Model-driven parametric monitoring of high-dimensional nonlinear functional profiles

In order to cope with system complexity and dynamic environments, modern industries are investing in a variety of sensor networks and data acquisition systems to increase information visibility. Multi-sensor systems bring the proliferation of high-dimensional functional profiles that capture rich information on the evolving dynamics of natural and engineered processes. This provides an unprecedented opportunity for online monitoring of operational quality and integrity of complex systems. However, the classical methodology of statistical process control is not concerned about high-dimensional sensor signals and is limited in the capability to perform multi-sensor fault diagnostics. It is not uncommon that multi-dimensional sensing capabilities are not fully utilized for decision making.
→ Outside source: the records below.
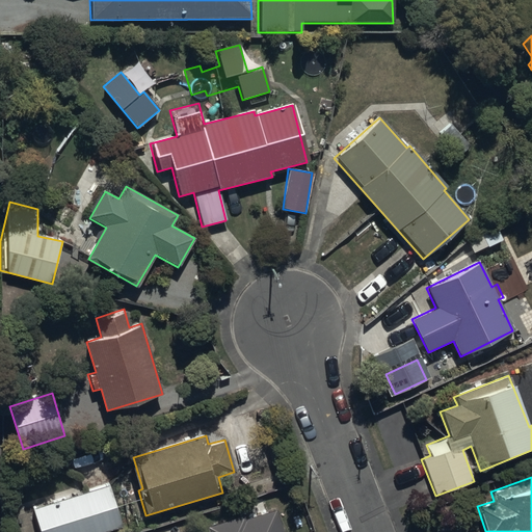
[(41,531),(104,531),(123,526),(110,485),(34,509),(41,531)]
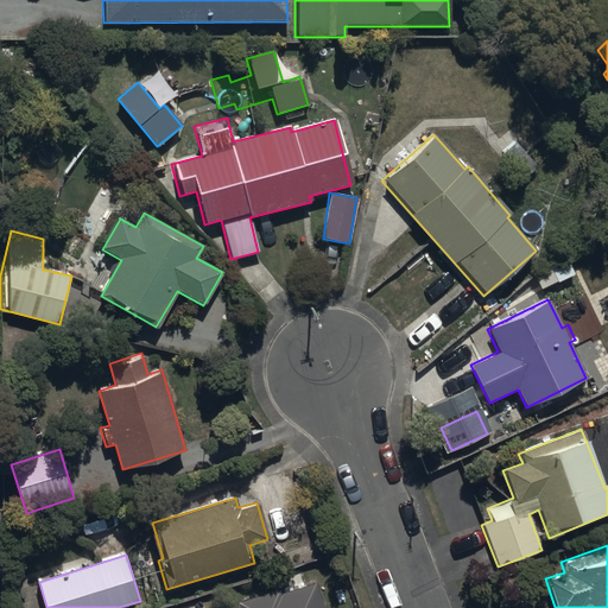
[(282,590),(238,603),(239,607),(324,607),(318,584),(283,595),(282,590)]
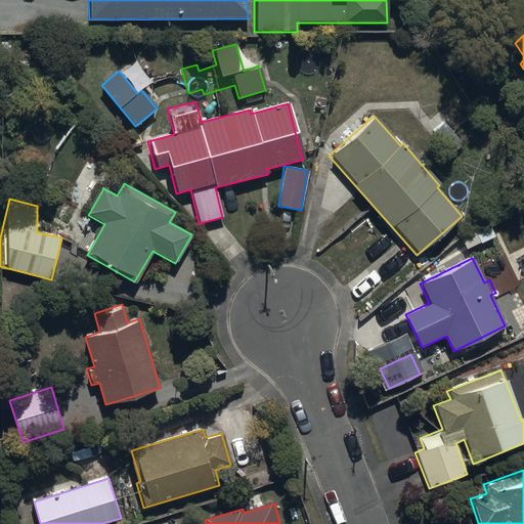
All buildings are outlined.
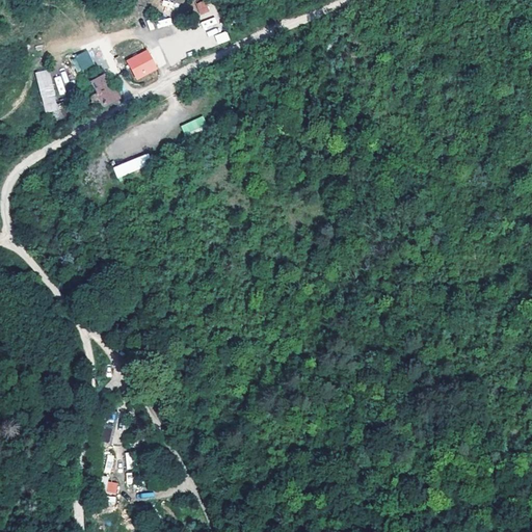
[(200,15),(209,11),(205,0),(195,4),(200,15)]
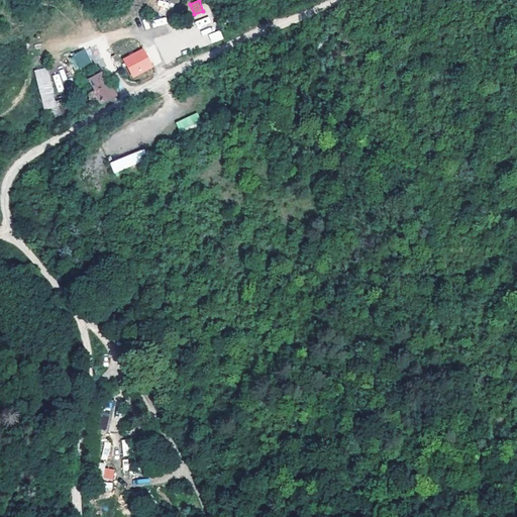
[(195,21),(198,28),(211,23),(208,16),(195,21)]
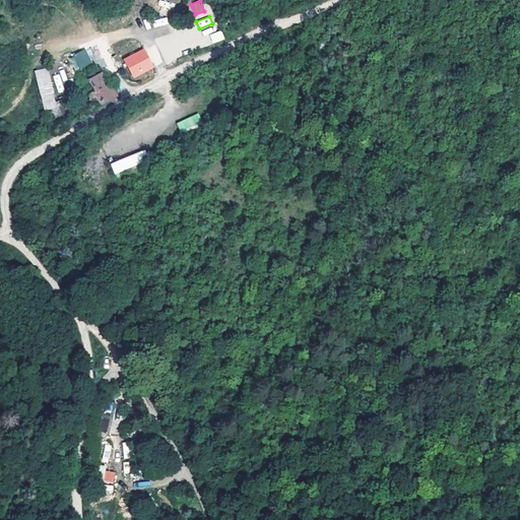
[(153,27),(169,24),(167,17),(152,19),(153,27)]
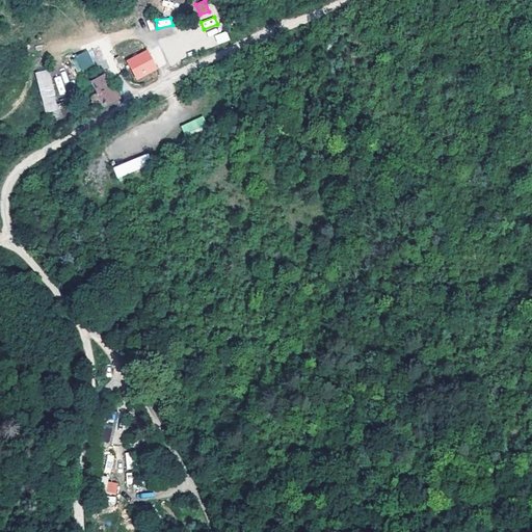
[(218,45),(230,41),(227,31),(214,35),(218,45)]
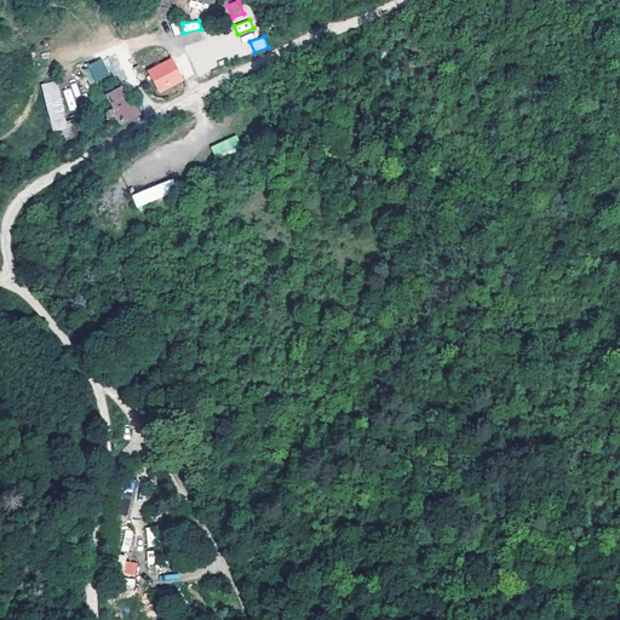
[(93,82),(109,76),(102,58),(87,64),(93,82)]
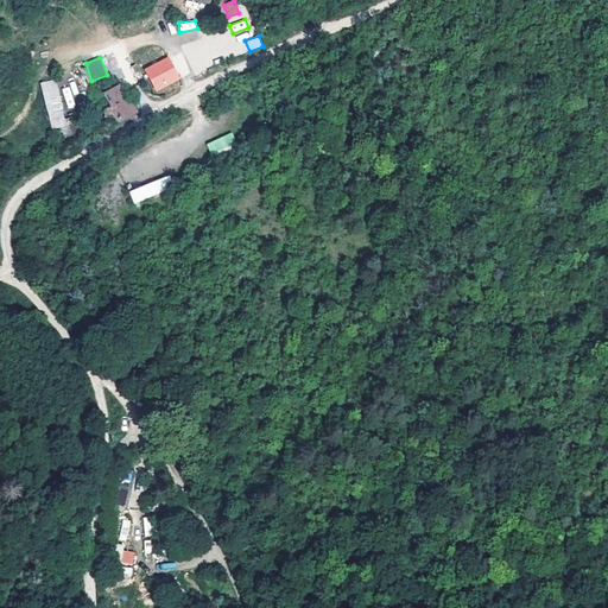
[(144,70),(157,93),(181,80),(168,57),(144,70)]
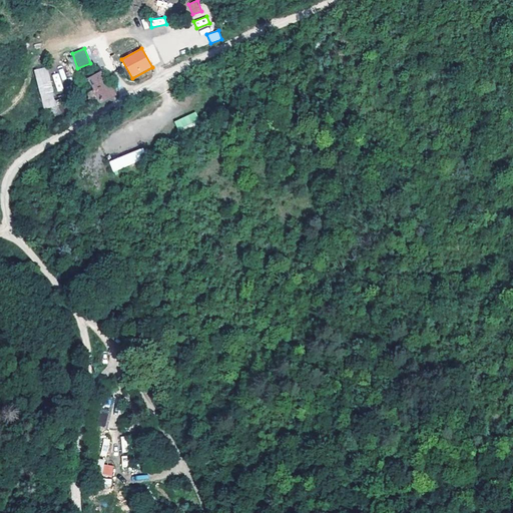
[(33,69),(43,108),(57,105),(46,65),(33,69)]
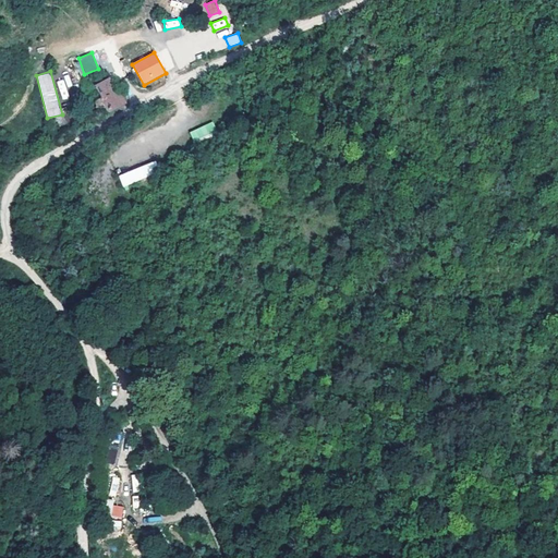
[(110,76),(96,85),(111,110),(125,102),(110,76)]
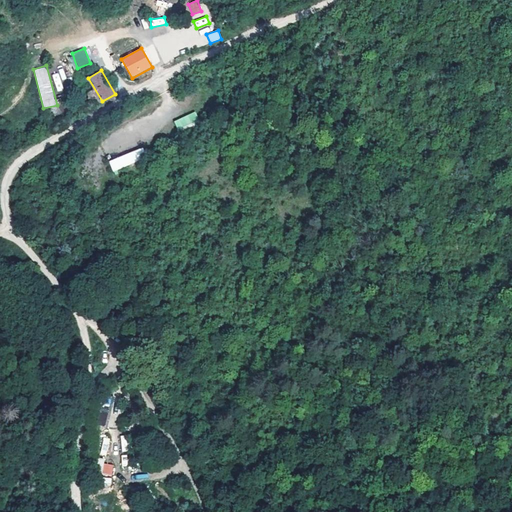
[(178,131),(199,122),(195,111),(174,120),(178,131)]
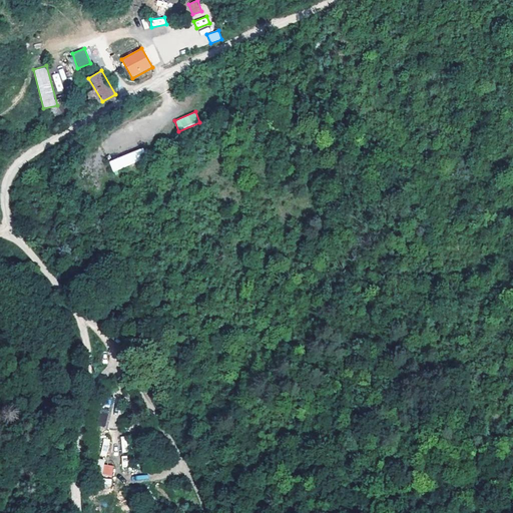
[(108,158),(111,169),(146,160),(143,149),(108,158)]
This paper presents a new model-driven parametric monitoring strategy for the detection of dynamic fault patterns in high-dimensional functional profiles that are nonlinear and nonstationary. First, we developed a sparse basis function model of high-dimensional functional profiles, thereby reducing the large amount of data to a parsimonious set of model parameters (i.e., weight, shifting and scaling factors) while preserving the information. Further, we utilized the lasso-penalized logistic regression model to select a low-dimensional set of sensitive predictors for fault diagnostics. Experimental results on real-world data from patient monitoring showed that the proposed methodology outperforms traditional methods and effectively identify a sparse set of sensitive features from high-dimensional datasets for process monitoring and fault diagnostics.